### [BRIEF]
Lines in the records below that contain the word "between" must each be copied.

────

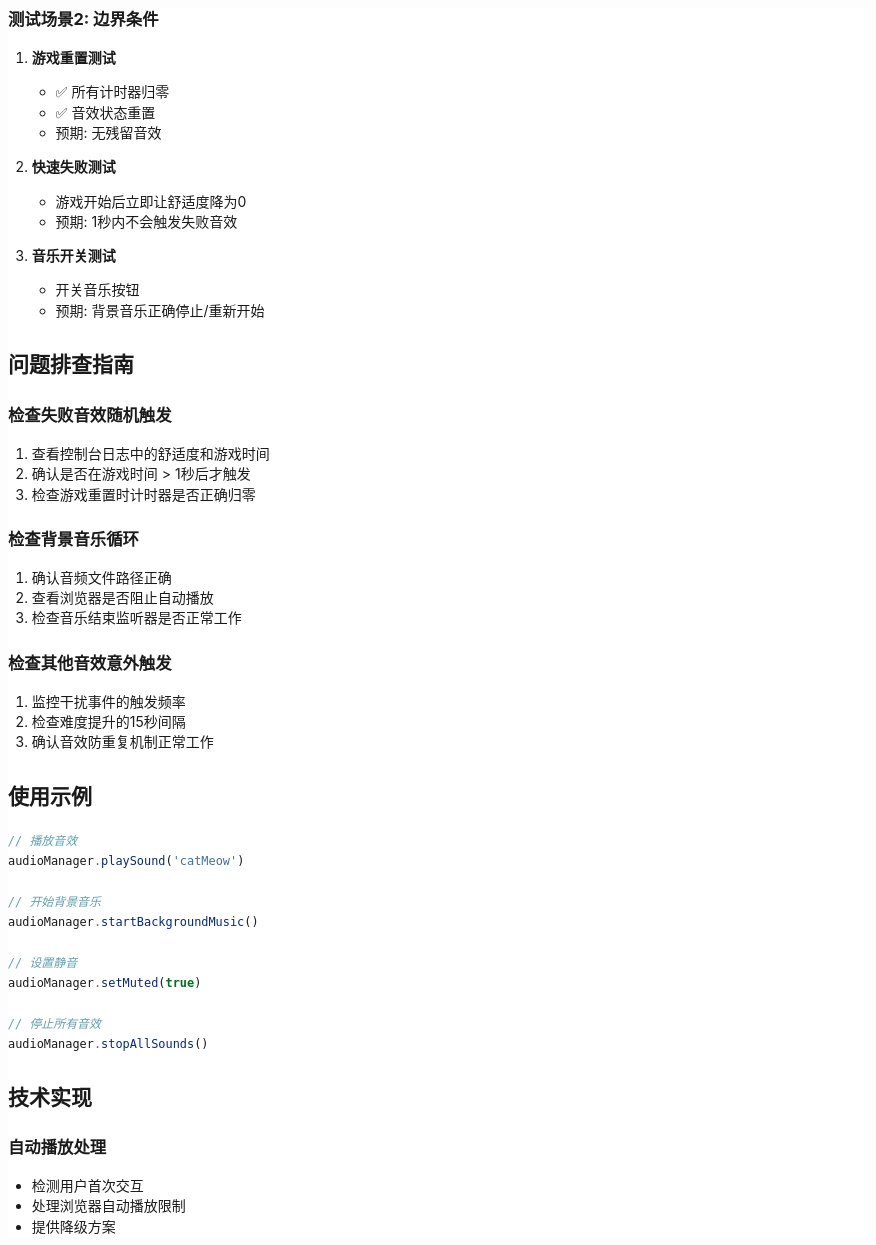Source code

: ### 测试场景2: 边界条件
1. **游戏重置测试**
   - ✅ 所有计时器归零
   - ✅ 音效状态重置
   - 预期: 无残留音效

2. **快速失败测试**
   - 游戏开始后立即让舒适度降为0
   - 预期: 1秒内不会触发失败音效

3. **音乐开关测试**
   - 开关音乐按钮
   - 预期: 背景音乐正确停止/重新开始

## 问题排查指南

### 检查失败音效随机触发
1. 查看控制台日志中的舒适度和游戏时间
2. 确认是否在游戏时间 > 1秒后才触发
3. 检查游戏重置时计时器是否正确归零

### 检查背景音乐循环
1. 确认音频文件路径正确
2. 查看浏览器是否阻止自动播放
3. 检查音乐结束监听器是否正常工作

### 检查其他音效意外触发
1. 监控干扰事件的触发频率
2. 检查难度提升的15秒间隔
3. 确认音效防重复机制正常工作

## 使用示例

```typescript
// 播放音效
audioManager.playSound('catMeow')

// 开始背景音乐
audioManager.startBackgroundMusic()

// 设置静音
audioManager.setMuted(true)

// 停止所有音效
audioManager.stopAllSounds()
```

## 技术实现

### 自动播放处理
- 检测用户首次交互
- 处理浏览器自动播放限制
- 提供降级方案
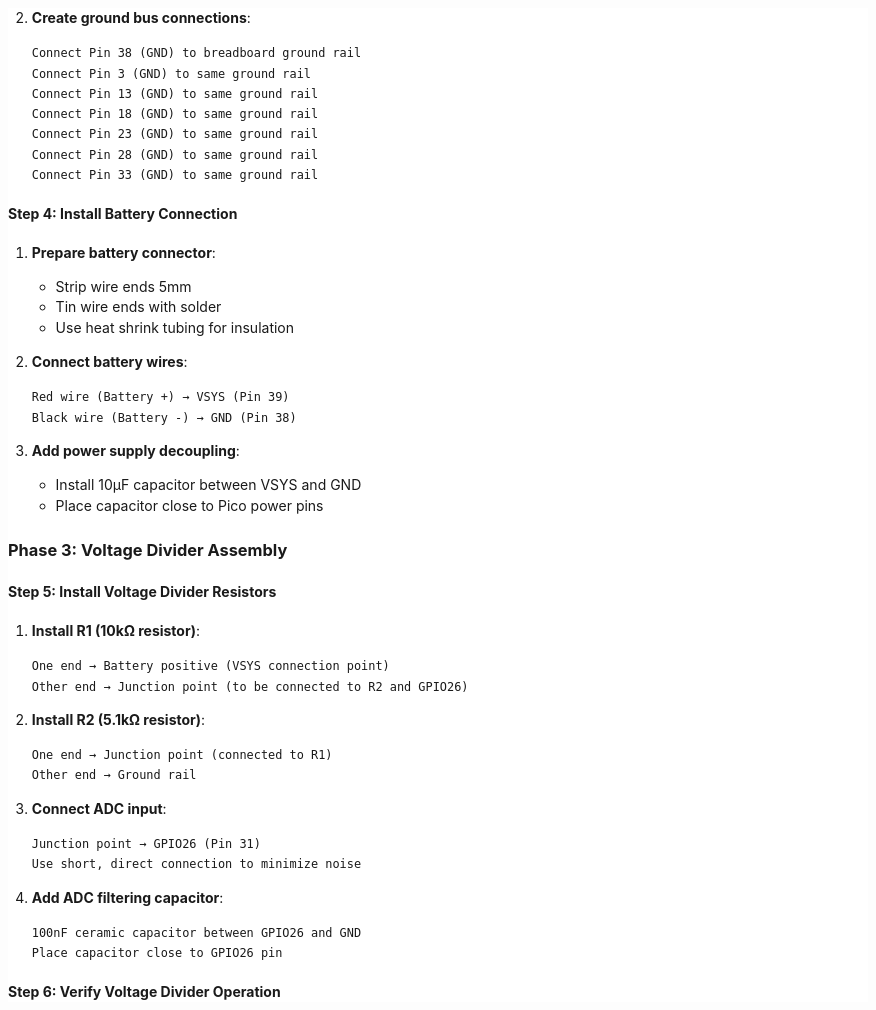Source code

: 2. **Create ground bus connections**:
   ```
   Connect Pin 38 (GND) to breadboard ground rail
   Connect Pin 3 (GND) to same ground rail
   Connect Pin 13 (GND) to same ground rail
   Connect Pin 18 (GND) to same ground rail
   Connect Pin 23 (GND) to same ground rail
   Connect Pin 28 (GND) to same ground rail
   Connect Pin 33 (GND) to same ground rail
   ```

#### Step 4: Install Battery Connection

1. **Prepare battery connector**:
   - Strip wire ends 5mm
   - Tin wire ends with solder
   - Use heat shrink tubing for insulation

2. **Connect battery wires**:
   ```
   Red wire (Battery +) → VSYS (Pin 39)
   Black wire (Battery -) → GND (Pin 38)
   ```

3. **Add power supply decoupling**:
   - Install 10µF capacitor between VSYS and GND
   - Place capacitor close to Pico power pins

### Phase 3: Voltage Divider Assembly

#### Step 5: Install Voltage Divider Resistors

1. **Install R1 (10kΩ resistor)**:
   ```
   One end → Battery positive (VSYS connection point)
   Other end → Junction point (to be connected to R2 and GPIO26)
   ```

2. **Install R2 (5.1kΩ resistor)**:
   ```
   One end → Junction point (connected to R1)
   Other end → Ground rail
   ```

3. **Connect ADC input**:
   ```
   Junction point → GPIO26 (Pin 31)
   Use short, direct connection to minimize noise
   ```

4. **Add ADC filtering capacitor**:
   ```
   100nF ceramic capacitor between GPIO26 and GND
   Place capacitor close to GPIO26 pin
   ```

#### Step 6: Verify Voltage Divider Operation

────

### [RESPONSE TO THE TASK]
   - Install 10µF capacitor between VSYS and GND
   100nF ceramic capacitor between GPIO26 and GND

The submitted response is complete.